Conditional language, such as “can,” “could,” “might,” or “may,” unless specifically stated otherwise, or otherwise understood within the context as used, is generally intended to convey that certain embodiments include, while other embodiments do not include, certain features, elements, and/or steps. Thus, such conditional language is not generally intended to imply that features, elements, and/or steps are in any way required for one or more embodiments or that one or more embodiments necessarily include logic for deciding, with or without user input or prompting, whether these features, elements, and/or steps are included or are to be performed in any particular embodiment.
Conjunctive language such as the phrase “at least one of X, Y, and Z,” unless specifically stated otherwise, is otherwise understood with the context as used in general to convey that an item, term, etc. may be either X, Y, or Z. Thus, such conjunctive language is not generally intended to imply that certain embodiments require the presence of at least one of X, at least one of Y, and at least one of Z.
Language of degree used herein, such as the terms “approximately,” “about,” “generally,” and “substantially” as used herein represent a value, amount, or characteristic close to the stated value, amount, or characteristic that still performs a desired function or achieves a desired result. For example, the terms “approximately”, “about”, “generally,” and “substantially” may refer to an amount that is within less than 10% of, within less than 5% of, within less than 1% of, within less than 0.1% of, and within less than 0.01% of the stated amount. As another example, in certain embodiments, the terms “generally parallel” and “substantially parallel” refer to a value, amount, or characteristic that departs from exactly parallel by less than or equal to 15 degrees, 10 degrees, 5 degrees, 3 degrees, 1 degree, 0.1 degree, or otherwise.

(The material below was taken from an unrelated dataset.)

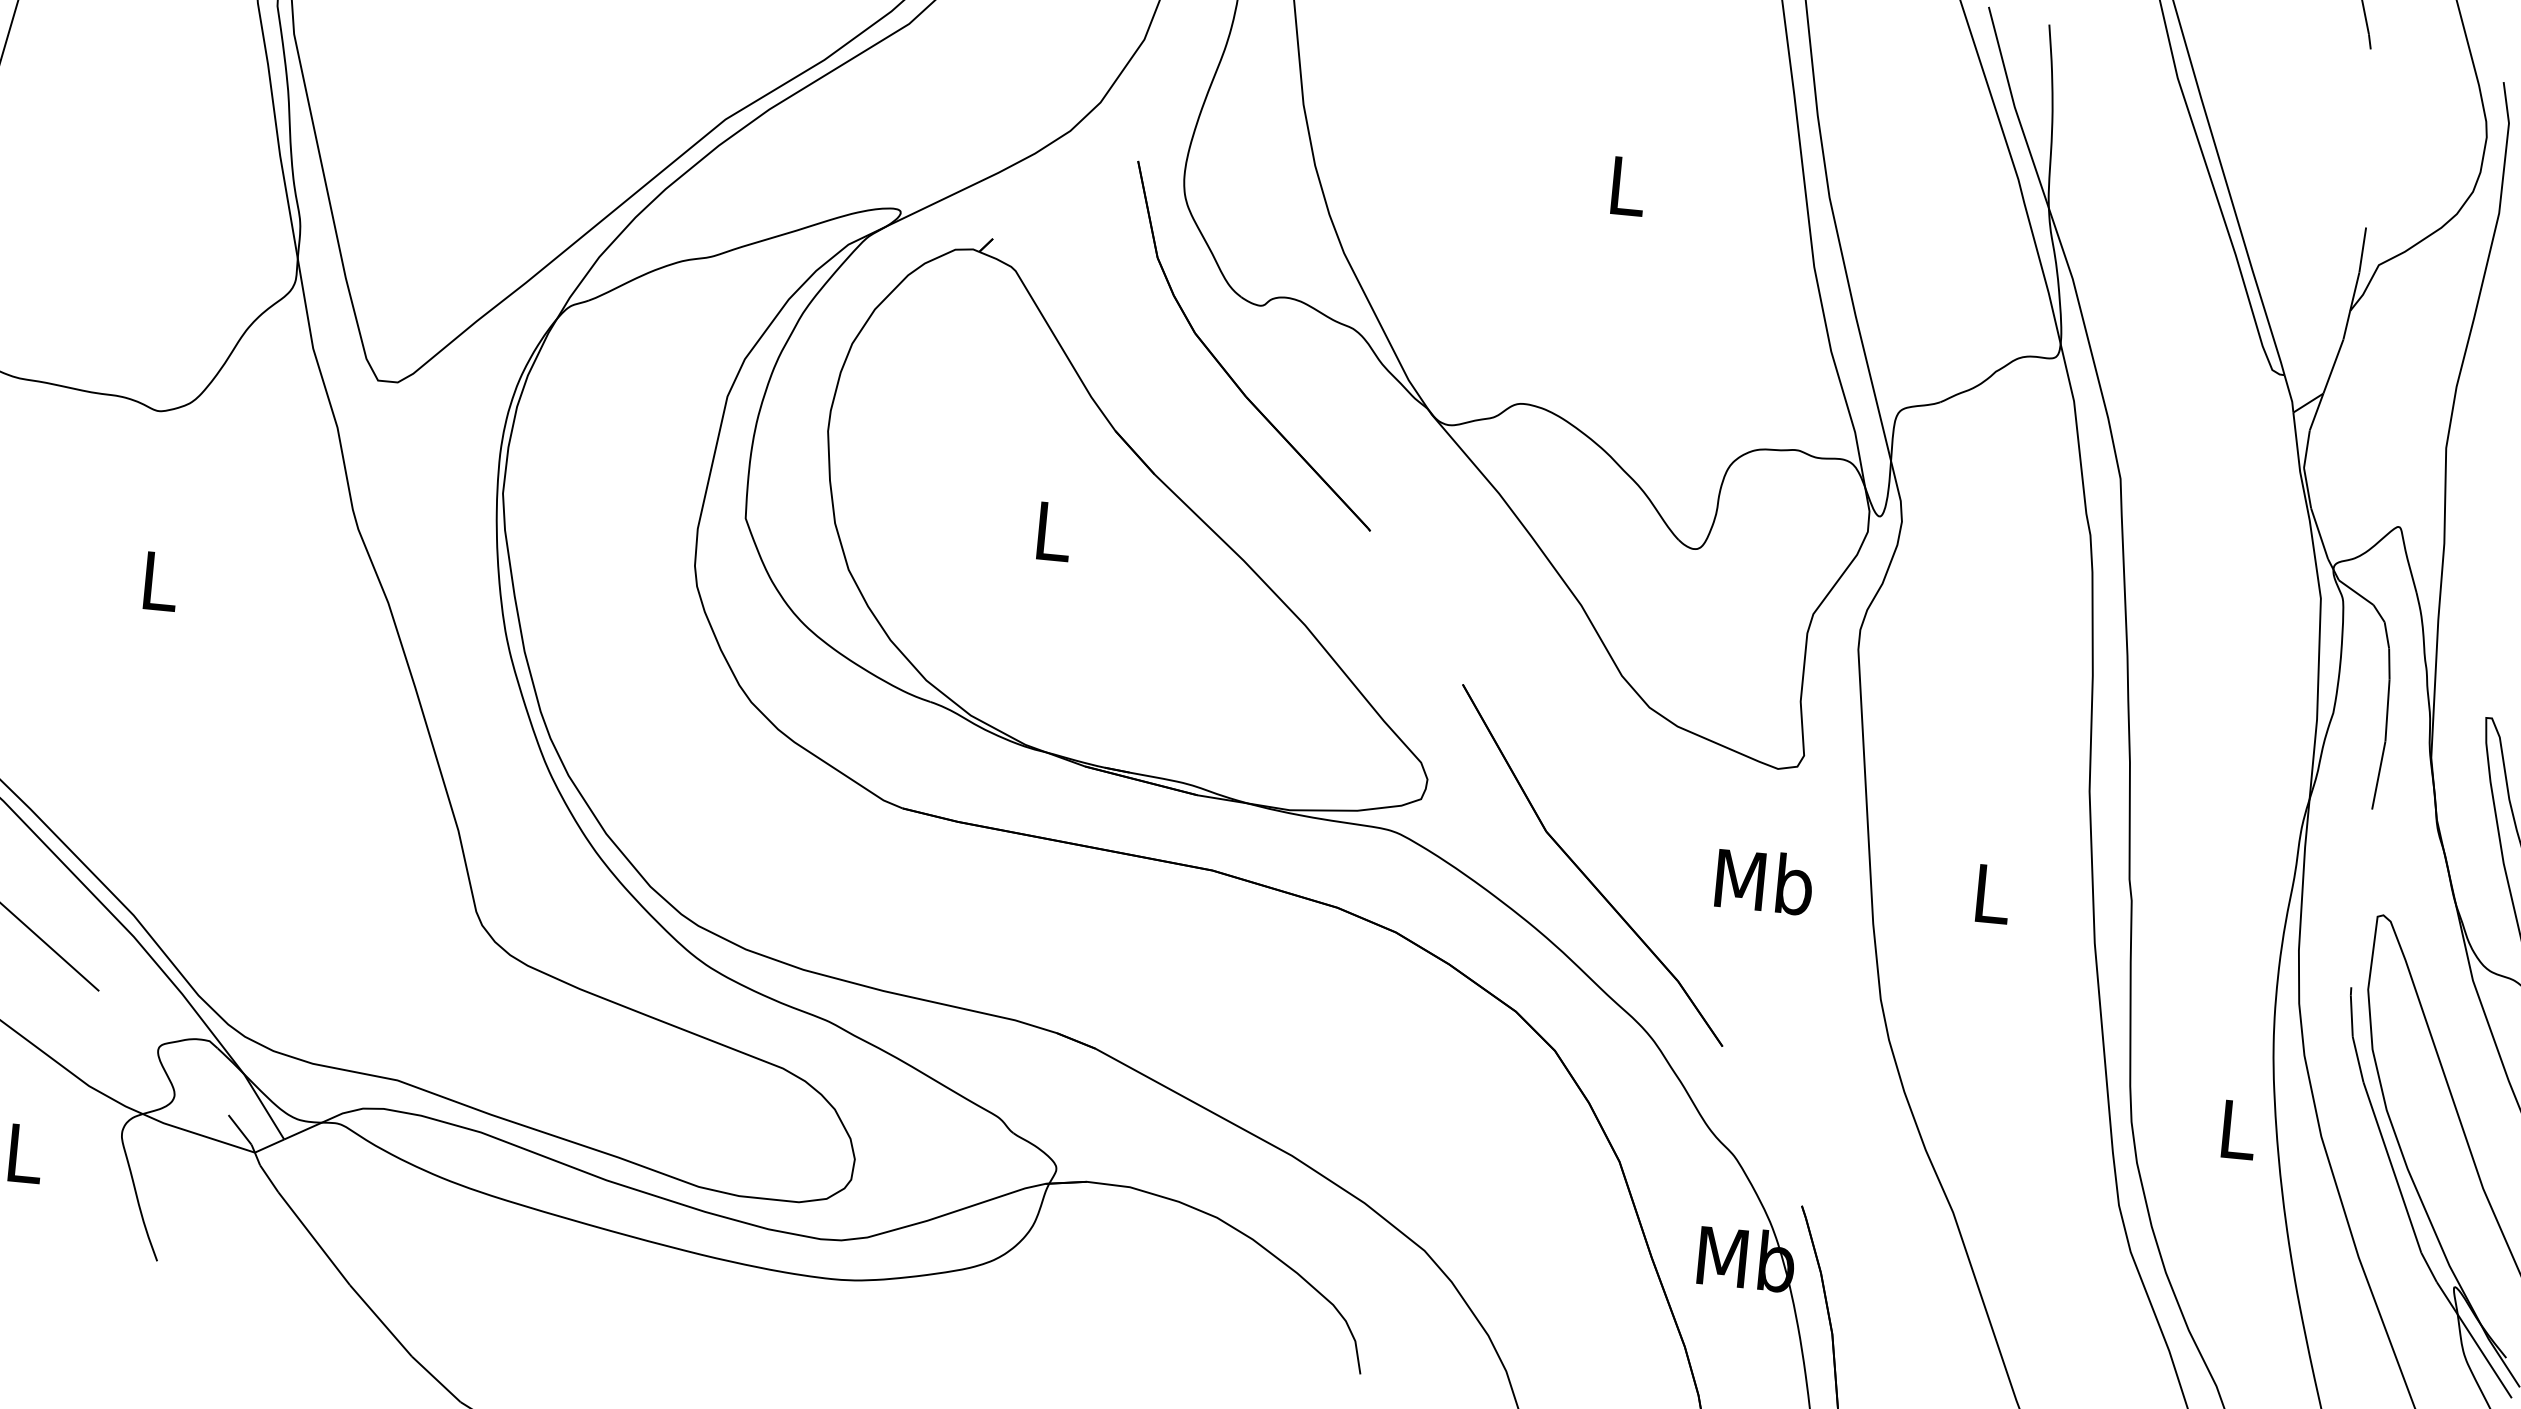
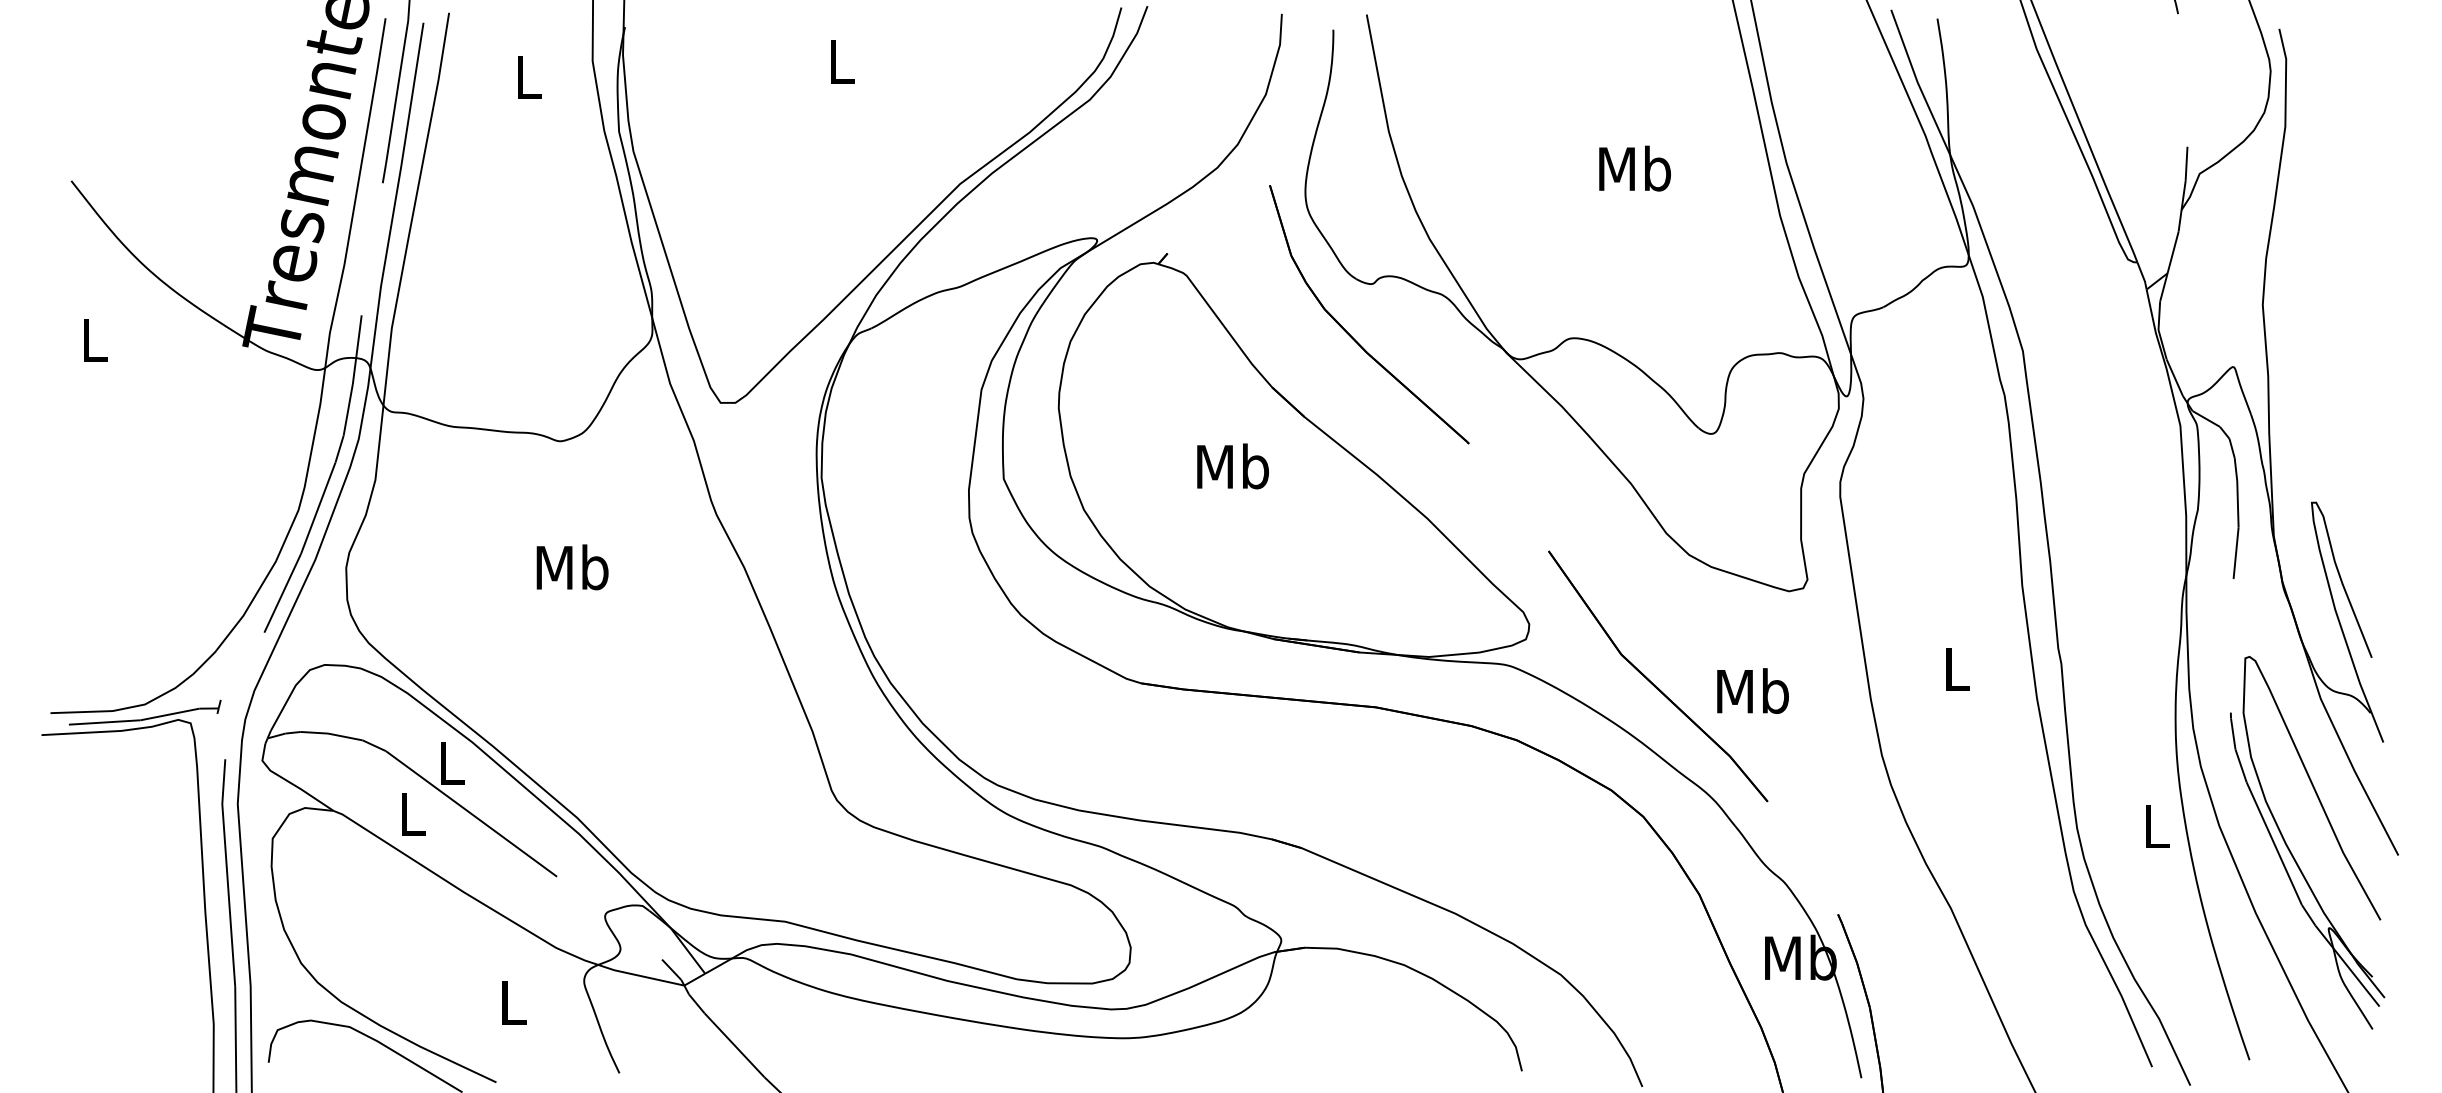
text: (1627, 185) -> (1635, 168), L -> Mb
text: (1053, 531) -> (1233, 466), L -> Mb
text: (159, 580) -> (572, 567), L -> Mb
text: (1763, 880) -> (1752, 690), moved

The scope of the present disclosure is not intended to be limited by the specific disclosures of preferred embodiments in this section or elsewhere in this specification, and may be defined by claims as presented in this section or elsewhere in this specification or as presented in the future. The language of the claims is to be interpreted broadly based on the language employed in the claims and not limited to the examples described in the present specification or during the prosecution of the application, which examples are to be construed as non-exclusive.